NASRAT

AFGHANISTAN

‘Don’t listen to people, don’t be satisfied with stories,
how things has gone with others, and unfold your own myth.’
RUMI

“When a kid in Afghanistan says: “I want to be a pilot”, at the age of four, you know he is going to be either studying business, economics, medicine or engineering when he is 20. Growing up in Afghanistan, we never had liberty and there’s a lot that is already decided for you by the society. I was at a point where I had to decide for myself: am I able to “unfold my own myth”?

If you look into the life of Rumi, you won’t find a single decision where he was doing something that he was told to do, that he was copying something.

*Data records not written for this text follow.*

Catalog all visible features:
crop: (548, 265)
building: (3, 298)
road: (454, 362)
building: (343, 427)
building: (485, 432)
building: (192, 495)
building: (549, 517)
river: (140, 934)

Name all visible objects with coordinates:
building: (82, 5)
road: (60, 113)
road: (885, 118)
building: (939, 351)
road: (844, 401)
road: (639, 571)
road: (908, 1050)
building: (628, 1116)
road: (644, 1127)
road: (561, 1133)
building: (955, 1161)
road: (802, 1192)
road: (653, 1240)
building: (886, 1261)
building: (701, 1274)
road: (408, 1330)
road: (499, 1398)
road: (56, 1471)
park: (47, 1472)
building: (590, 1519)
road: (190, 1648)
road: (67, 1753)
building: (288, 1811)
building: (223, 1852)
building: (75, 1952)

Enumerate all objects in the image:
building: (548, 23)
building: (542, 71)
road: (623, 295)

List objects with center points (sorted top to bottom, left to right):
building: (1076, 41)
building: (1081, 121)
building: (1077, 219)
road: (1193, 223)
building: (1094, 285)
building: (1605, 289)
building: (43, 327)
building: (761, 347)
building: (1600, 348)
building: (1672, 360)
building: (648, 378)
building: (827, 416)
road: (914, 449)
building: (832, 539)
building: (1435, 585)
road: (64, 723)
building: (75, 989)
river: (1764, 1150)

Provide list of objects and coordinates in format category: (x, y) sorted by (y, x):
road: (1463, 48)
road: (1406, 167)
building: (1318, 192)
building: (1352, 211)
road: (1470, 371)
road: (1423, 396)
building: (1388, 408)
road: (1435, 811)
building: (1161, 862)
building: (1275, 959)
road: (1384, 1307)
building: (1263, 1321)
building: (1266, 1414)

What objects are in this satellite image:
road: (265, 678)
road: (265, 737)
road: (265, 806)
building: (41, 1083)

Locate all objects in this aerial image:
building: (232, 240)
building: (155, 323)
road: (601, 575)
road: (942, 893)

He could have gone to Islam and been an Islamic Cleric, but we don’t remember him as an Islamic cleric, we know him as a poet because he decided differently.

When I was leaving my job. I saw a lot of these motivational speeches from Bill Gates or Steve Jobs, to see how they started up. But they mostly talk about techniques and methods. If I tell you Apple you tell me iPhone. If I tell you Bill Gates you tell me Microsoft. These are products, these are things. If I listen to Bill Gates, I won’t be able to implement it in Afghanistan. But if I read Rumi, he is not talking about a method, he is talking about personality and character and the internal feeling one needs to have. He shows you the internal feeling of getting somewhere real.”